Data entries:
──────────────────────────────

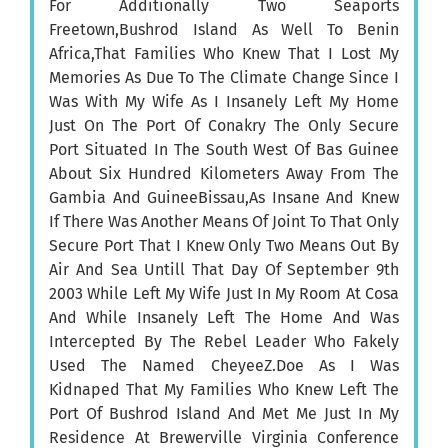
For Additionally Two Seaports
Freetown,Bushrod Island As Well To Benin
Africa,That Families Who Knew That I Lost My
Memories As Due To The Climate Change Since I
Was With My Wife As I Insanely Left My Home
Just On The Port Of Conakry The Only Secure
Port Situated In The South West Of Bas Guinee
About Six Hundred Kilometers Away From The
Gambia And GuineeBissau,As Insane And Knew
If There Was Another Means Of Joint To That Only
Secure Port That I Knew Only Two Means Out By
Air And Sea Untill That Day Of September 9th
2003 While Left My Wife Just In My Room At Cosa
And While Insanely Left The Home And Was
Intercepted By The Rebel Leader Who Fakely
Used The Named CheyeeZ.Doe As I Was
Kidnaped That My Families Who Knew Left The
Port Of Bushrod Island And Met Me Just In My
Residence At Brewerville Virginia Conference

──────────────────────────────

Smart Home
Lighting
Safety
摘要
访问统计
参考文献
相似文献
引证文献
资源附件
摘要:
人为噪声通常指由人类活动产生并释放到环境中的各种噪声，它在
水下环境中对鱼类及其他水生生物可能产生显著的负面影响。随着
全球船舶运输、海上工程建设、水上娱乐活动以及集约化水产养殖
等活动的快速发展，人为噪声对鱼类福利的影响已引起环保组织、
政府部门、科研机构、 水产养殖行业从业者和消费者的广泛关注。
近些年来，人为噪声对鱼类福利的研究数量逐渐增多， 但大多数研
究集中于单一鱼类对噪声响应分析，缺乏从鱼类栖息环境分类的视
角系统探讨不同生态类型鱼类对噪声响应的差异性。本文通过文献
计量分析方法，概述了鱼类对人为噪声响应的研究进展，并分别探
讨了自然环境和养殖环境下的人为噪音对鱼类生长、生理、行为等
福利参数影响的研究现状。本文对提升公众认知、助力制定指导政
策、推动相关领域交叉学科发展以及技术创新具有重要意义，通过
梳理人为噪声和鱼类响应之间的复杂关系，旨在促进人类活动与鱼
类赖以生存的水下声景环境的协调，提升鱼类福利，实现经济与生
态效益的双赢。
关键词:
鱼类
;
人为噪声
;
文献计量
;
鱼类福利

──────────────────────────────

* WORK REQUEST
Look through the data above. Copy every line with the string "While" in it.

* SOLUTION FOR THIS TASK
2003 While Left My Wife Just In My Room At Cosa
And While Insanely Left The Home And Was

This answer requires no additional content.